Without the pictures, extract every line from the start of the material to the line containing "wire [23:0] data_in;", both ends included.

── PROVIDED DATA ──

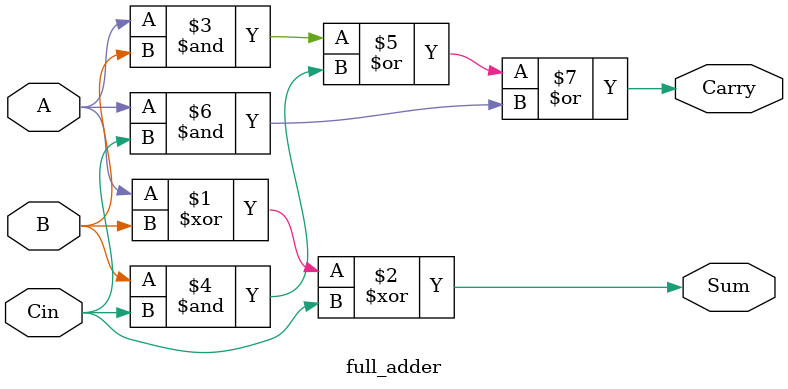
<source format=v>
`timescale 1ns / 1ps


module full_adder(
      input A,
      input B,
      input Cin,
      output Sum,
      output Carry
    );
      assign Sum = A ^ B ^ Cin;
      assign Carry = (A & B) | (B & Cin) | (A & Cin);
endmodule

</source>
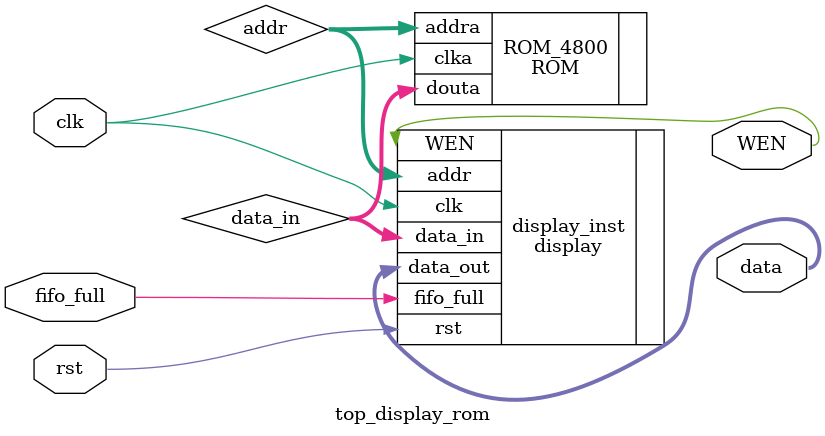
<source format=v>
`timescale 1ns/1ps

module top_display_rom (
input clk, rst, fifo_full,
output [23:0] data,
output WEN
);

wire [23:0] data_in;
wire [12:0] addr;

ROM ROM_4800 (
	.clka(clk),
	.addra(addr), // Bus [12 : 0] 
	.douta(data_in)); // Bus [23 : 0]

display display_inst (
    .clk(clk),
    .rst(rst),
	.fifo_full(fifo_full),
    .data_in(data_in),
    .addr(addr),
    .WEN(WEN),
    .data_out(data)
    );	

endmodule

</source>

───

(SOLUTION):
<source format=v>
`timescale 1ns / 1ps


module full_adder(
      input A,
      input B,
      input Cin,
      output Sum,
      output Carry
    );
      assign Sum = A ^ B ^ Cin;
      assign Carry = (A & B) | (B & Cin) | (A & Cin);
endmodule

</source>
<source format=v>
`timescale 1ns/1ps

module top_display_rom (
input clk, rst, fifo_full,
output [23:0] data,
output WEN
);

wire [23:0] data_in;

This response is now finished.